Node Offline and GetReplica failure


#1

Hi.

I am still finding my way with the ‘new’ official api, and couchbase client behaviour in general.

However I would expect that if I attempt a get on a key in a vbucket of a node that has gone offline (through network or vm failure, no failed over) it fails as expected with ‘timeout’

In this case I try GetReplica (replica index 0 to attempt all replicas - though i only have one) which also fails with “The operation has timed out.”

Is GetReplica useful in this case, should I expect to receive the dirty read that i want.

It looks similar to this in the .NET client http://review.couchbase.org/#/c/49270/

This is in a two node cluster with 1 replica, i’ve generated 1024 keys that hash to each of the default initial vBuckets (initially due to a previous balance bug, but thats a different story)


#2

Hey danmux,

You indeed should expect this to work. What replicaIdx are you passing to the GetReplica method?

Cheers, Brett


#3

0, which looks like tries any replica indexes it can.

EDIT - Ok actually it looks like it actually is recovering a replica, but slowly it was hidden because i am reading 1024 values in goroutines - and 512 are failing - it was hard to see the successful replica reads - I think the timeouts were all due to the initial get.

When I pick one key i know to be in the primary vBucket on the downed node it is read from the replica.

However when I put back the 1024 reads I get ‘Queue overflow’ implying the replica read is indeed slow ?

EDIT 2 ok since you told me it should work, and after looking at it properly I can see the replica reads are working, as expected and they are not slow (3ms over loopback) it is the failed original reads that fill the queue, because they are held in the queue for a long time before timing out i suppose, a replica read when getting the queue full error also works.

So in summary - the code is working as designed.

Thanks for your inspirational reply Brett.

Dan.


#4

So it now looks like that once the node is down, and the queue has filled up (even after setting opTimeout to 500ms)
that it never recovers - once the node is back up I still get the “Queue overflow.” error.

Why dose the queue not empty - surely the old requests timeout and then are dropped from the queue? new requests are good (now the node is up) and can be served fast, im only sending 1024 reads every 4 seconds.

Or is it that because the connection to the node for those vbuckets has been severed, nothing is actually reconnected, so they will always timeout now, until i reconnect? - and is that something I should do in my own client code and if so how, just the normal ‘OpenBucket’ ?


#5

Hey danmux,

This sounds like a bug. When a node recovers, the queue for it should continue and the operations should be dispatched. I’ll take a look!

Cheers, Brett


#6

Hey danmux,

Can you confirm whether the Queue Overflow goes away eventually following the successful return of a node, or does it just stay with an overflowed queue indefinitely.

Cheers, Brett


#7

Will confirm when the pressure of the release has subsided.

(off topic - if i have a suggestion/improvement whats the procedure - PR or can I generate a ticket in yr bug tracker? or suggest it here in the forum first?)


#8

Hey danmux,

You can create a ticket in our bug tracker. You can additionally submit a PR to our GitHub repo, although this option will soon involve submitting your PR through Gerrit instead once we’ve managed to move the project there.

Cheers, Brett

Work order 1:
Answer these questions using the thread:
(a) How many nodes and replicas does the cluster described in the first post have?
(b) How long do the replica reads take over loopback, according to the second edit?
(c) What value was opTimeout set to when the queue still failed to recover?
Work order 2:
Retype the part of the thread starting with "that it never" and going on through "normal ‘OpenBucket’ ?".

Information given:

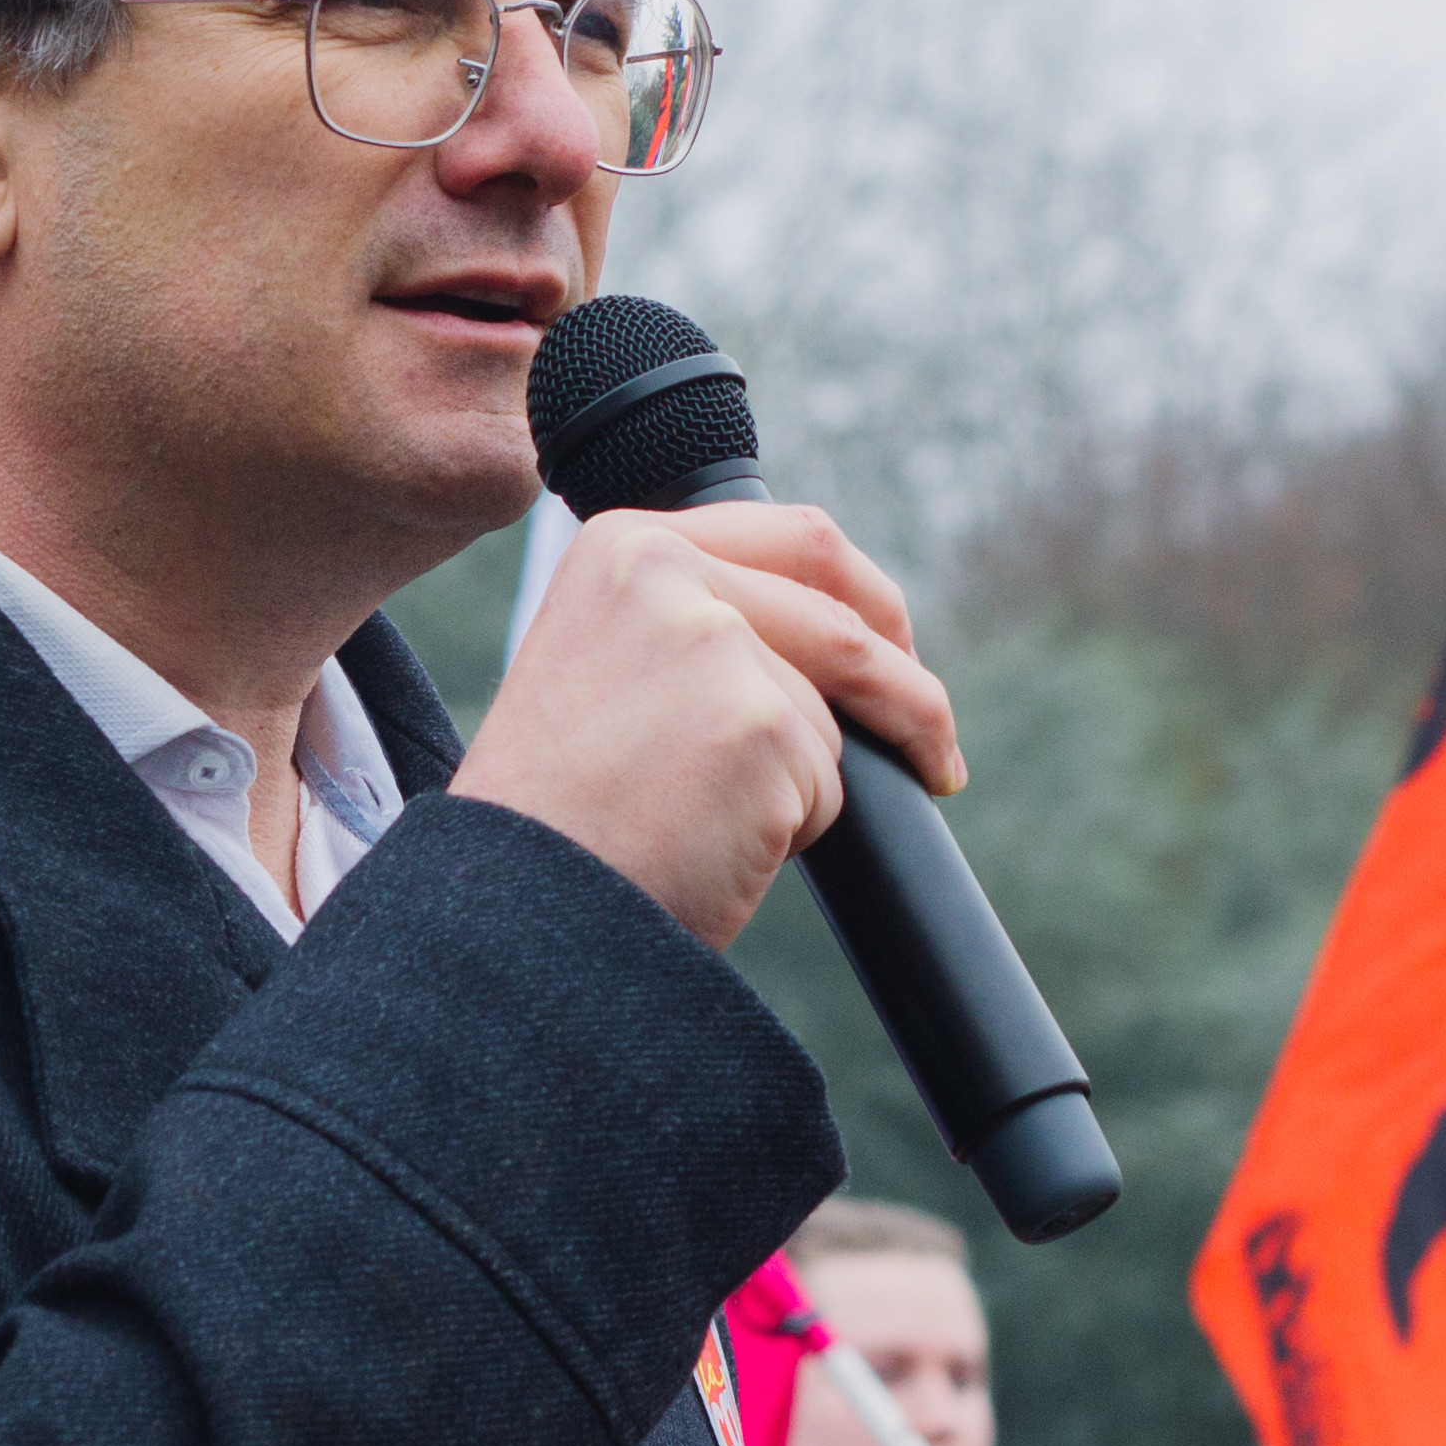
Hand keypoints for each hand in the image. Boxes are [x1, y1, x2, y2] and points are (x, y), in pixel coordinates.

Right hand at [454, 503, 961, 952]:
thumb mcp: (606, 668)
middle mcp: (668, 571)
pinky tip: (711, 848)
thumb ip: (694, 622)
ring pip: (832, 714)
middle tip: (932, 747)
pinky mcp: (759, 723)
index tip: (897, 649)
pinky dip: (791, 832)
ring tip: (709, 829)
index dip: (867, 598)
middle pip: (846, 616)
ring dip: (805, 787)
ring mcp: (715, 643)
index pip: (798, 539)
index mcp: (626, 545)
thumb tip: (835, 637)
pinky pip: (828, 784)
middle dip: (908, 685)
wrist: (513, 907)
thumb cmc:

Final answer 1:
(a) Two nodes with 1 replica.
(b) 3ms.
(c) 500ms.

Final answer 2:
that it never recovers - once the node is back up I still get the “Queue overflow.” error.

Why dose the queue not empty - surely the old requests timeout and then are dropped from the queue? new requests are good (now the node is up) and can be served fast, im only sending 1024 reads every 4 seconds.

Or is it that because the connection to the node for those vbuckets has been severed, nothing is actually reconnected, so they will always timeout now, until i reconnect? - and is that something I should do in my own client code and if so how, just the normal ‘OpenBucket’ ?